Remember: don’t run on consecutive days and keep to a moderate pace (i.e. you can still talk comfortably). Mix up your work outs by including body strength training. This will support your body and better develop strength, further improving your form. This also allows you time to recover on days when you don’t run, but still keeps you motivated and fresh.
Step 3 – Prep
Now with a fair few miles under your belt, you need to know some more running essentials.

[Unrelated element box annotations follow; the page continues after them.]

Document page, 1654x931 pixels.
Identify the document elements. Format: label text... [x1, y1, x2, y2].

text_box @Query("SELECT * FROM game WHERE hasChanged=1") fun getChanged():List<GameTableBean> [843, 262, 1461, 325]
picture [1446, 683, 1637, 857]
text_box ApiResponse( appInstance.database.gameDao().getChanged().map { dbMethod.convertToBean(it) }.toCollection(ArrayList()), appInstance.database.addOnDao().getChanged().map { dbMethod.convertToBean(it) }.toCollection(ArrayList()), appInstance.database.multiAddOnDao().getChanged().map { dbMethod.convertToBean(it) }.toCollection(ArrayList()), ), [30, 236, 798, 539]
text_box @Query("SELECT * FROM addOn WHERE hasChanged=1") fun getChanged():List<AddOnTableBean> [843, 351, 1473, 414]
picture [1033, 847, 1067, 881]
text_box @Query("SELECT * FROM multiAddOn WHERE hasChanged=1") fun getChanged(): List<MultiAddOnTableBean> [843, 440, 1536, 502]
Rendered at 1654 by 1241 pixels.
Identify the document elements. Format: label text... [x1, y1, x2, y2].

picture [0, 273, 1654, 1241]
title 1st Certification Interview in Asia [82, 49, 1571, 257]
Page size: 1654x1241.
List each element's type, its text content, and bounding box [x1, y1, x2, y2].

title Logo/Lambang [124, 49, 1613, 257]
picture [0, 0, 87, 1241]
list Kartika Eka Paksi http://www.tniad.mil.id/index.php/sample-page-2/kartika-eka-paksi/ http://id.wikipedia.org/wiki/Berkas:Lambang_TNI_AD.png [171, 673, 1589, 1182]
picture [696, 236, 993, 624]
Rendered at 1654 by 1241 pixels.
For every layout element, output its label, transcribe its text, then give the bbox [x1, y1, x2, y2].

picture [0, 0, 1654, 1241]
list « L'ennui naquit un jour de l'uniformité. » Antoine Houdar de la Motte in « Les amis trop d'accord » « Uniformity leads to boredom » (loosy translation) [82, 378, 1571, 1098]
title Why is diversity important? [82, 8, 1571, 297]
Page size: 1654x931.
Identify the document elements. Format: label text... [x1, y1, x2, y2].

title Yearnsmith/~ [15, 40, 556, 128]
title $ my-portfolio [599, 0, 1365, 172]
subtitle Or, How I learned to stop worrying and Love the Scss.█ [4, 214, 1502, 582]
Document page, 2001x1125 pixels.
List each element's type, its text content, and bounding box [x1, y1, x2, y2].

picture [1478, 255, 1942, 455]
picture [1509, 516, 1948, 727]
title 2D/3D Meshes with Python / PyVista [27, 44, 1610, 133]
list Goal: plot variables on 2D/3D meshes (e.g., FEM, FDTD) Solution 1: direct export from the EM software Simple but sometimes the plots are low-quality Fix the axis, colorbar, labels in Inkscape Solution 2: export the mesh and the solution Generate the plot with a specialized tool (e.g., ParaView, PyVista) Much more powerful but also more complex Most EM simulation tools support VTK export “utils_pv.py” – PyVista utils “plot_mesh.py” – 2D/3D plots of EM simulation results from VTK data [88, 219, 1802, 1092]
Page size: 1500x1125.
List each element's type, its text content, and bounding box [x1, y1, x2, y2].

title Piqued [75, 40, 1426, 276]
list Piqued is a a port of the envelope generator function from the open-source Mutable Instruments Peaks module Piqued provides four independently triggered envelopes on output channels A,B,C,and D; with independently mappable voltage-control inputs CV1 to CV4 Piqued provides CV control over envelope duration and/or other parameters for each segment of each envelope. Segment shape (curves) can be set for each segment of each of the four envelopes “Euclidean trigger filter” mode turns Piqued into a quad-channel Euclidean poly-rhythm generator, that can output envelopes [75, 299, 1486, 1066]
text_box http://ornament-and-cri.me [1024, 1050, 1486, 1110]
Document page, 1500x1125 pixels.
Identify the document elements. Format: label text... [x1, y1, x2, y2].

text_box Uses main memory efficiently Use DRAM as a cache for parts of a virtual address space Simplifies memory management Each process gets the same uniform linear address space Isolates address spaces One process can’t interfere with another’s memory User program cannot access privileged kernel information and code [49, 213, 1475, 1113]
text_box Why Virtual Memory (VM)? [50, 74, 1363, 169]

Supportive shoes and suitable socks are a must, unless you enjoy hobbling on blisters. Leave your old cotton socks at home and opt instead for something in Merino or a synthetic mix to help wick away moisture and prevent irritation.
We all know it’s important to stay hydrated, but don’t chug water just before you train or race as it may make you feel nauseous while running. It’s ideal to sip water throughout the day, and it’s fine to have tea or coffee before you run if you know they don’t upset your stomach.
Food wise, there’s no need to carb-load for a race shorter than 90 minutes. Eat something light before you run at least 2 hours before you start off.
Try experimenting with foods while training to see what works best for you, and stick to it on race day. If you are a little peckish on the big day, have a small snack like a banana for an energy boost.
Many new runners feel they “don’t belong”. Training for a 5K is a great way to learn how to run, get back in shape, and earn yourself a pretty cool T-shirt. So stop wondering how to train for a 5K and do it! Soon you’ll accomplish something you never thought possible – and that’s huge.